NGP uses the caching system Redis for Tyk API Gateway and binary asset service, Amazon S3.

  • Code Release

The release processes for NGP are managed automatically using Jenkins.

  • Processes

The ‘Next Generation Platform’ runs applications as stateless docker containers.

  • Port binding

The NGP executes the applications inside docker containers. These containers exports services by binding to a port and listening to requests coming on that port.
The routing layer handles routing requests from a public-facing hostname to the port-bound processes.

  • Concurrency

    All the running apps in NGP can be scaled using the auto-scaling feature.

  • Disposability

The apps run using NGP are disposable,meaning they can be started or stopped at a moment’s notice.
This facilitates rapid deployment of code or config changes.

  • Dev/prod parity

The NGP keeps its development, staging and production environments as similar as possible.
The NGP is designed for continuous deployment by keeping the gap between production and development small.

  • Logs

The NGP does not attempt to write or manage log files.

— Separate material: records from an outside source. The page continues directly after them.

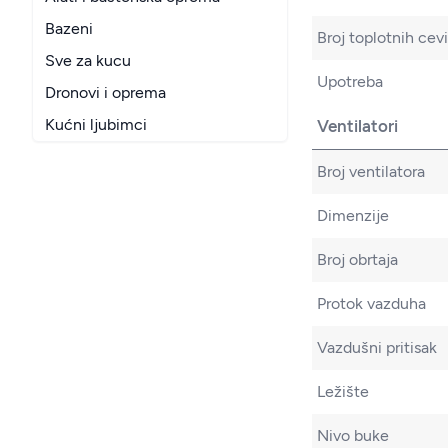
Bazeni
Broj toplotnih cevi
Sve za kucu
Upotreba
Dronovi i oprema
Kućni ljubimci
Ventilatori
Broj ventilatora
Dimenzije
Broj obrtaja
Protok vazduha
Vazdušni pritisak
Ležište
Nivo buke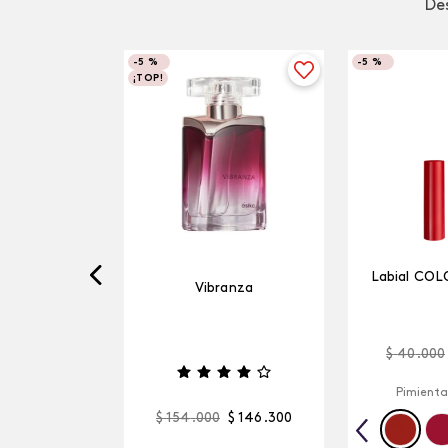
Des
-
5 %
-
5 %
¡TOP!
Labial COL
Vibranza
$
40
.
000
Pimienta
$
154
.
000
$
146
.
300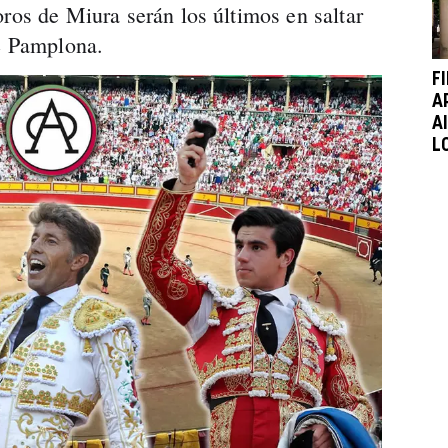
ros de Miura serán los últimos en saltar
de Pamplona.
F
A
A
L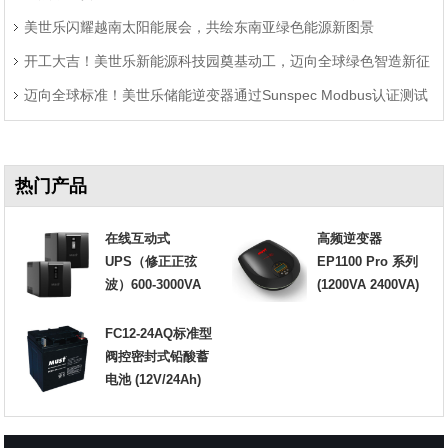
美世乐闪耀越南太阳能展会，共绘东南亚绿色能源新图景
开工大吉！美世乐新能源科技园奠基动工，迈向全球绿色智造新征
迈向全球标准！美世乐储能逆变器通过Sunspec Modbus认证测试
程
热门产品
在线互动式
高频逆变器
UPS（修正正弦
EP1100 Pro 系列
波）600-3000VA
(1200VA 2400VA)
FC12-24AQ标准型
阀控密封式铅酸蓄
电池 (12V/24Ah)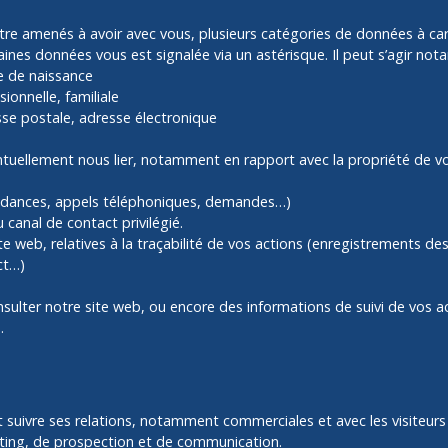
tre amenés à avoir avec vous, plusieurs catégories de données à c
taines données vous est signalée via un astérisque. Il peut s’agir no
te de naissance
ionnelle, familiale
se postale, adresse électronique
entuellement nous lier, notamment en rapport avec la propriété de vos
ondances, appels téléphoniques, demandes…)
canal de contact privilégié.
te web, relatives à la traçabilité de vos actions (enregistrements des
ct…)
consulter notre site web, ou encore des informations de suivi de vos
.
et suivre ses relations, notamment commerciales et avec les visiteurs
ting, de prospection et de communication.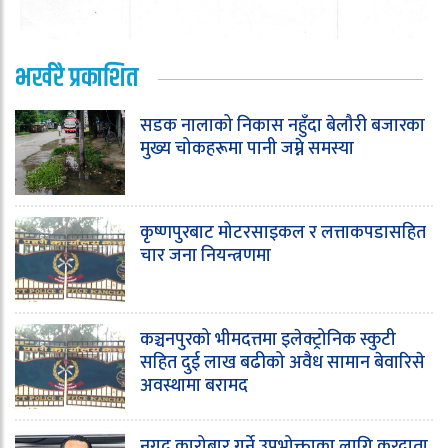
भर्खरै प्रकाशित
सडक नालाको निकास नहुँदा बेलौरी बजारका
मुख्य चोकहरूमा पानी जम्ने समस्या
कृष्णपुरबाट मोटरसाइकल र लत्ताकपडासहित
चार जना नियन्त्रणमा
कञ्चनपुरको भीमदत्तमा इलेक्ट्रोनिक स्कुटी
सहित दुई लाख बढीको अवैध सामान बेवारिसे
अवस्थामा बरामद
नगद कारोबार गर्ने उपभोक्ताका लागि करदाता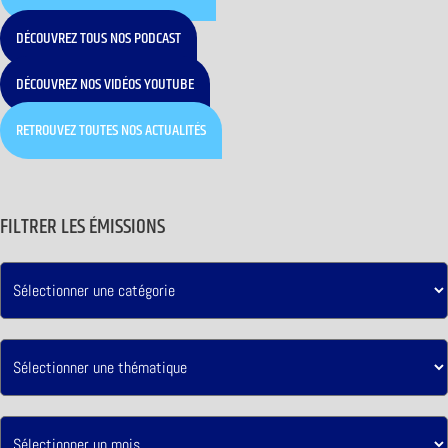
DÉCOUVREZ TOUS NOS PODCAST
DÉCOUVREZ NOS VIDÉOS YOUTUBE
RETROUVEZ TOUTES NOS ACTUALITÉS
FILTRER LES ÉMISSIONS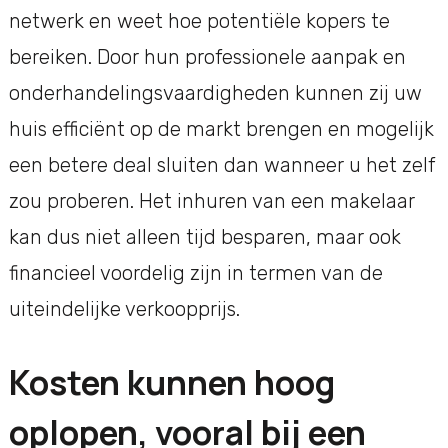
netwerk en weet hoe potentiële kopers te
bereiken. Door hun professionele aanpak en
onderhandelingsvaardigheden kunnen zij uw
huis efficiënt op de markt brengen en mogelijk
een betere deal sluiten dan wanneer u het zelf
zou proberen. Het inhuren van een makelaar
kan dus niet alleen tijd besparen, maar ook
financieel voordelig zijn in termen van de
uiteindelijke verkoopprijs.
Kosten kunnen hoog
oplopen, vooral bij een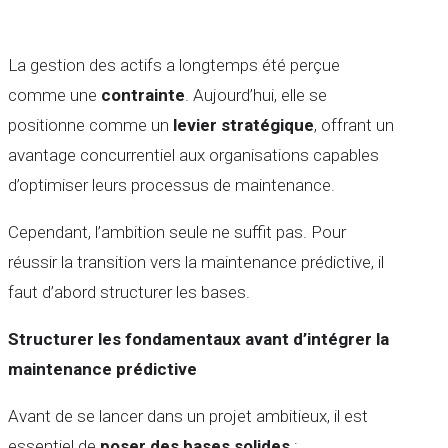
La gestion des actifs a longtemps été perçue
comme une
contrainte
. Aujourd’hui, elle se
positionne comme un
levier stratégique
, offrant un
avantage concurrentiel aux organisations capables
d’optimiser leurs processus de maintenance.
Cependant, l’ambition seule ne suffit pas. Pour
réussir la transition vers la maintenance prédictive, il
faut d’abord structurer les bases.
Structurer les fondamentaux avant d’intégrer la
maintenance prédictive
Avant de se lancer dans un projet ambitieux, il est
essentiel de
poser des bases solides
: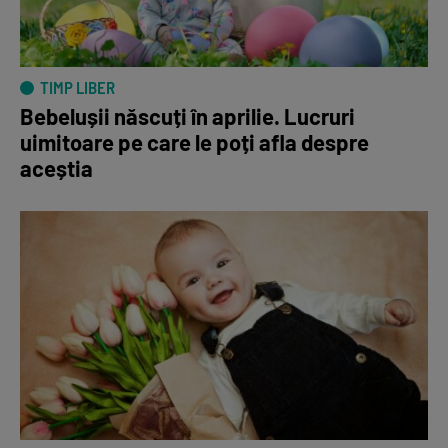
TIMP LIBER
Bebelușii născuți în aprilie. Lucruri
uimitoare pe care le poți afla despre
aceștia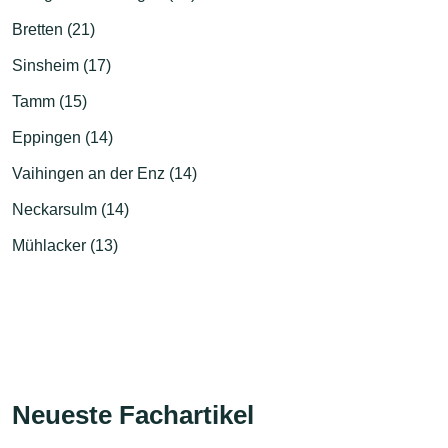
Bretten (21)
Sinsheim (17)
Tamm (15)
Eppingen (14)
Vaihingen an der Enz (14)
Neckarsulm (14)
Mühlacker (13)
Neueste Fachartikel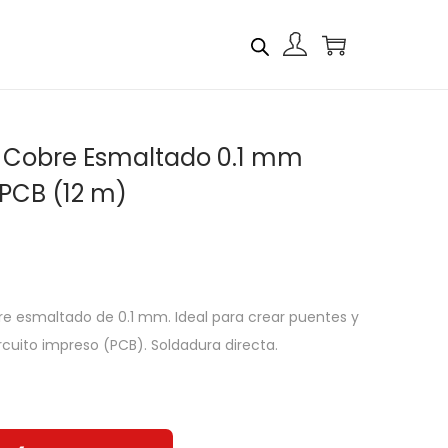
e Cobre Esmaltado 0.1 mm
PCB (12 m)
re esmaltado de 0.1 mm. Ideal para crear puentes y
rcuito impreso (PCB). Soldadura directa.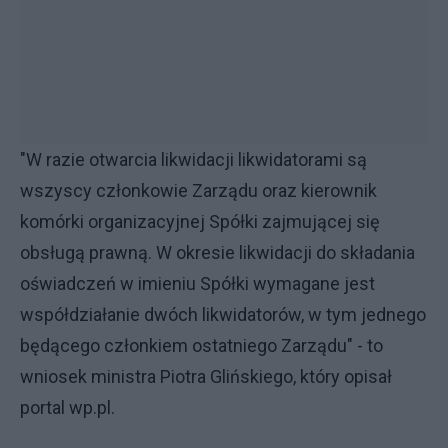
"W razie otwarcia likwidacji likwidatorami są
wszyscy członkowie Zarządu oraz kierownik
komórki organizacyjnej Spółki zajmującej się
obsługą prawną. W okresie likwidacji do składania
oświadczeń w imieniu Spółki wymagane jest
współdziałanie dwóch likwidatorów, w tym jednego
będącego członkiem ostatniego Zarządu" - to
wniosek ministra Piotra Glińskiego, który opisał
portal wp.pl.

Each running process writes its event stream to ‘stdout’. This platform has its own mechanism to rotate the logs generated by the apps.
It uses Filebeat to collect the logs and is processed using ELK.

  • Admin Processes

The admin/management processes are run in an identical environment as the NGP. They run against a release, using the same codebase and config.
The developers use ssh or other remote command execution mechanism to run administration tasks.

DevOps Best Practices

  • Active participation : developers, operations staff, and support people must work closely together on a regular basis.
  • Integrated change management : change management is the act of ensuring successful and meaningful evolution of the IT infrastructure to better support the overall organization. The NGP architecture is continuously evolved to ensure high availability.
  • Continuous Integration : Continuous integration (CI) is the discipline of building and validating a project, through automated regression testing and sometimes code analysis whenever updated code is checked into the version control system. NGP uses Jenkins to ensure this.
  • Integrated Deployment Planning : Experienced development teams will do deployment planning continuously throughout construction with active stakeholder participation from development, operations, and support groups.
  • Continuous Deployment : With continuous deployment, when your integration is successful in one sandbox, your changes are automatically promoted to the next sandbox, and integration is automatically started there. NGP uses Jenkins for enabling Continuous deployment of applications.
  • Application Monitoring : This is the operational practice of monitoring running solutions and applications once they are in production. NGP uses ELK along with file-beats for log monitoring. This also implements Sysdig for monitoring using Sysdig cloud.